Remember that the posterior probability of a model parameter is a combination of the likelihood of the data given you model, plus the prior likelihood of the parameters under consideration. Let’s say we want to just fit the mean of a normal distribution to data, given a prior for \mu (i’ll fix \sigma = 10 for the whole example):

data = array([1001.61756508,  990.70212629,  987.0993676 , 1008.14709909,
       1001.97173387, 1003.18130839,  994.49818489,  989.82015916,
       1000.32589588,  998.04014088])

We choose a prior for the mean whose scale is not suitable for for this data, \mu \sim N(0, 1). From Bayes law, we know that:

P(\mu | data) \propto P(data | \mu) P(\mu)

Or, in logs:

\log P(\mu | data) \propto \log P(data | \mu) + \log P(\mu)

So if we choose a “reasonable” \mu given our prior, let’s say \mu = 0, we will have:

\log P(data | \mu = 0) = -49788.61
\log P(\mu = 0) = -0.91
\log P(\mu | data) \propto \log P(data | \mu) + \log P(\mu) = -49788.61 - 0.91 = -49789.52

As you can see, the likelihood term, \log P(data | \mu), is very negative, because it’s basically impossible that a N(0, 10) distribution generated this sample of data. On the other hand, \log P(\mu = 0) is very large, because 0 is right at the mode of the prior distribution.

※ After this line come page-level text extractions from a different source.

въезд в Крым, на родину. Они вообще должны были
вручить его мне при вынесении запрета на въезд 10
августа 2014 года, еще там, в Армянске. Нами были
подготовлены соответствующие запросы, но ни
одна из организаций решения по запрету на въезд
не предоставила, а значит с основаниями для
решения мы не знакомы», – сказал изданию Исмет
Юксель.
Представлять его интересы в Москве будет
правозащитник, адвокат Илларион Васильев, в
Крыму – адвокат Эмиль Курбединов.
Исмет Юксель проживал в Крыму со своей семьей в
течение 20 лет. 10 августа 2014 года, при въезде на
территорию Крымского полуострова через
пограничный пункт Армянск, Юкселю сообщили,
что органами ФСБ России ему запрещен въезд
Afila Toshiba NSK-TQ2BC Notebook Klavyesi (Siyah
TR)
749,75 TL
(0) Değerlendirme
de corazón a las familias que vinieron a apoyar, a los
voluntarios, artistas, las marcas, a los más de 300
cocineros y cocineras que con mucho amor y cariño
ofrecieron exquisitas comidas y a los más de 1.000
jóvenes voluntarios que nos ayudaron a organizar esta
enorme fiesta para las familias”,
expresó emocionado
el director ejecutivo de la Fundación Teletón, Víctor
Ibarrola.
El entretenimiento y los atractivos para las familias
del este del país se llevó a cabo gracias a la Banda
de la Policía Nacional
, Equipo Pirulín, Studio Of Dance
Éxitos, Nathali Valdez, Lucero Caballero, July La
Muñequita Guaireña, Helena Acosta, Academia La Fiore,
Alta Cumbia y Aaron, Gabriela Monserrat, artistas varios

Now what happens if we choose the correct \mu=1000 for this sample? We end up with:

\log P(data | \mu = 1000) = -34.58
\log P(\mu = 1000) = -500000.91
\log P(\mu | data) \propto \log P(data | \mu) + \log P(\mu) = -34.58 - 500000.91 = -500035.49

The model actually prefers the \mu=0 solution to the correct solution! The likelihood term has improved a lot – the probably of seeing this data given \mu=1000 increased by a factor of 1000, but we judge the probability of seeing \mu = 1000 given our prior belief that \mu \sim N(0, 1) to be wildly impossible. This is the “drowning out” effect that I mentioned in my previous post. If we try to fit this model in PyMC, we will not learn the correct mean:

import pymc as pm
import arviz as az

with pm.Model() as m:
    mu = pm.Normal('mu', 0, 1)
    y_hat = pm.Normal('y_hat', mu=mu, sigma=10, observed = data)
    idata = pm.sample()

az.plot_trace(idata)

You can see that the posterior trace has shifted towards the true value of \mu=1000, but the solution is extremely over regularized, because our prior on \mu was so mis-matched to the scale of the data.

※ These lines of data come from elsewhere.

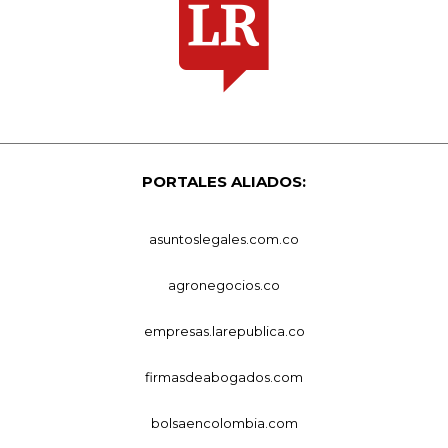
PORTALES ALIADOS:
asuntoslegales.com.co
agronegocios.co
empresas.larepublica.co
firmasdeabogados.com
bolsaencolombia.com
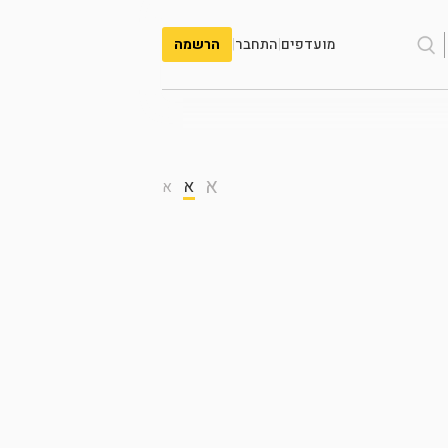
מועדפים
|
התחבר
|
הרשמה
א
א
א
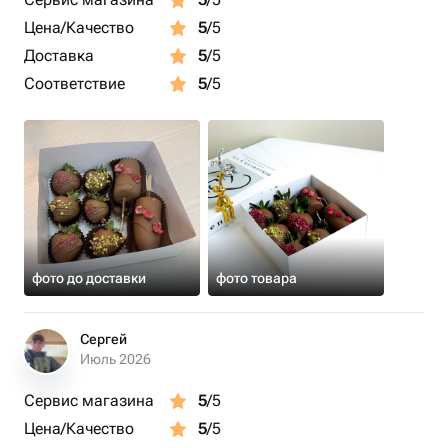
Цена/Качество
5
/5
Доставка
5
/5
Соответствие
5
/5
фото до доставки
фото товара
Сергей
Июль 2026
Сервис магазина
5
/5
Цена/Качество
5
/5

Prior predictive simulations would reveal this problem by showing us that our model never generates data on the scale of 1000. If we knew that this was the scale of the data – say we were studying the weight of elephants or whatever – this would be our signal to revise our priors to include the relevant scientific information.

I got it. Thanks for your patient answer.
I have learned prior and posterior predictive checks. Is it hard to use in a custom likelihood function?

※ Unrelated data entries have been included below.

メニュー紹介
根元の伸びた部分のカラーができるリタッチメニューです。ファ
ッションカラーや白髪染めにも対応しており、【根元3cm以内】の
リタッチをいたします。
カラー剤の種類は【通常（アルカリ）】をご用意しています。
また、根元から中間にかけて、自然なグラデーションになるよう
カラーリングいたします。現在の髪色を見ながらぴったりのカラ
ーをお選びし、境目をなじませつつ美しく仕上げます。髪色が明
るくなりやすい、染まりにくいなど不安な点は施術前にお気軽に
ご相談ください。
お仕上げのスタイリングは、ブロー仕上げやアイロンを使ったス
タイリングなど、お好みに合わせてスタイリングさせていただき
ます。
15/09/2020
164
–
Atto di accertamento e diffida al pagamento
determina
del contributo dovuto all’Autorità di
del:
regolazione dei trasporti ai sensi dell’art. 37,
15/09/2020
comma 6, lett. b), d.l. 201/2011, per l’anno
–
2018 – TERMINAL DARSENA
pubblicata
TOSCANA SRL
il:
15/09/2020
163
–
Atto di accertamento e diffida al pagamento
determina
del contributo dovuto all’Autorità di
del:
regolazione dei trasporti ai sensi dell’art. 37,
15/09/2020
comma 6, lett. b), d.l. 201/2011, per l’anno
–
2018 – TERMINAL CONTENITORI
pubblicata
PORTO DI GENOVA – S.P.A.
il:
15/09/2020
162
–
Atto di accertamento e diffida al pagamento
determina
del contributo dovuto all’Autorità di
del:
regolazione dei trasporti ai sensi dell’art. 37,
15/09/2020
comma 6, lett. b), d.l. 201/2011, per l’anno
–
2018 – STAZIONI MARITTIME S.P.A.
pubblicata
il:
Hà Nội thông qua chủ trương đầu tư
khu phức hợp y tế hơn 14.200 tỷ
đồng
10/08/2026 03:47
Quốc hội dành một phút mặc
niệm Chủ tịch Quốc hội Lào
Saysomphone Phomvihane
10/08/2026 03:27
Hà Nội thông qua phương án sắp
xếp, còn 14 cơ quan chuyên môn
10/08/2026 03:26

BTW, I uploaded my code and a document which may describes my model and priors better. I’d really appreciate it if you could take a look.
I use pymc 5.10.0 in windows.
To run my code. You should install a chemistry library through:
conda install -c conda-forge cantera
And I have another error the same as posted in Can you try setting cores=1 in pm.sample?
I install pymc with conda in a new env. I donnot know how to handle it. so I set pm.sample(cores=1).